Thursday, March 10, 2011

Moving on and leading onward

Well, the announcements have all been made. I have resigned my position as Head of School at Veritas and am taking a position with Westminster Christian Academy in Huntsville, Alabama. My successor has been selected, with the official announcement having gone out to the Veritas community today. Transition work is now taking place, with both places preparing for their next respective administrators and both administrators beginning the process of ending well in our current fields of service.

I don't like transitions, and this one will be particularly difficult. We've been in Oklahoma nine years, and we have many good friends here we hate to leave. I know we will stay in touch through various social media and an occasional visit or meeting up at General Assembly, but it won't be the same not being able to spend time with the guys in some smoke-filled garage, or around a fire pit in someone's back yard, or making a last minute run to Louie's. I love these guys. Leaving them breaks my heart.

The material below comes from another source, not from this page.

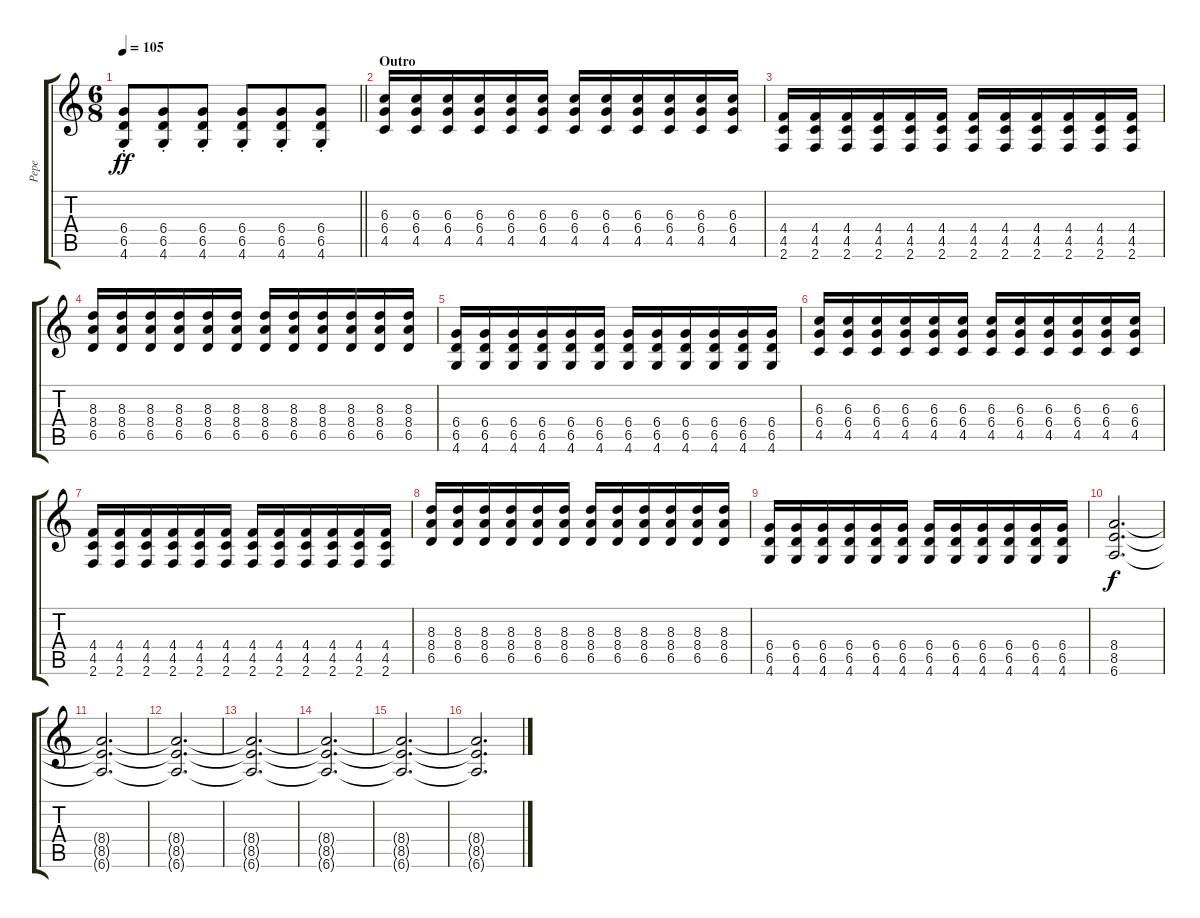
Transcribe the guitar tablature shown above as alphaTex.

I don't like transitions from a vocational standpoint, either. Once I know I'm leaving one place for another, I get into these deep and, at times, paralyzing reflective moods. As an administrator, I ponder what I did well, what I didn't do well, what I wish I could still do before I leave, what I'm glad to leave behind, and, frankly, who I'm glad to leave behind.

I've been giving more and more thought to the idea of leadership these last few years. What does it mean to be a leader? What does it look like? How is it done? And in our situation, what does it look like in the context of great pain and betrayal. And now that we are in transition mode, I'm thinking about this all over again. There's no shortage of writing on the subject, nor is there a shortage of schools of thought on what it means to be a leader. I pick up things here and there; I read this and that. I just started reading Dan Allender's Leading with a Limp, and his premise is that, in spite of the great pain and loneliness that accompanies leading, if one's desire is to have one's love for God deepened, then few things cultivate that love more than leadership.

I want to be a good leader. But I want to be a good leader for the right reasons and to the right end. I don't want to be a good leader because I want to be the center of things. (Anyone who knows me knows I tend to be reclusive.) I don't want to be a good leader because I think I know everything about the areas in which I lead. (Anyone who knows me knows I'm only as smart as the people around me.) I don't want to be a good leader because I want people to like and respect me. (I did try that for a few years and couldn't make it work.) I want to be a good leader because I want first to love God. And if the pain and loneliness of leadership is God's way for me to do that, then that's where I need to be.

So if you see me in the next few months with coffee in hand (when don't you see me with coffee in hand?) with one of those distant, reflective "Cogito ergo sum" looks on my face, you'll know what I'm thinking about.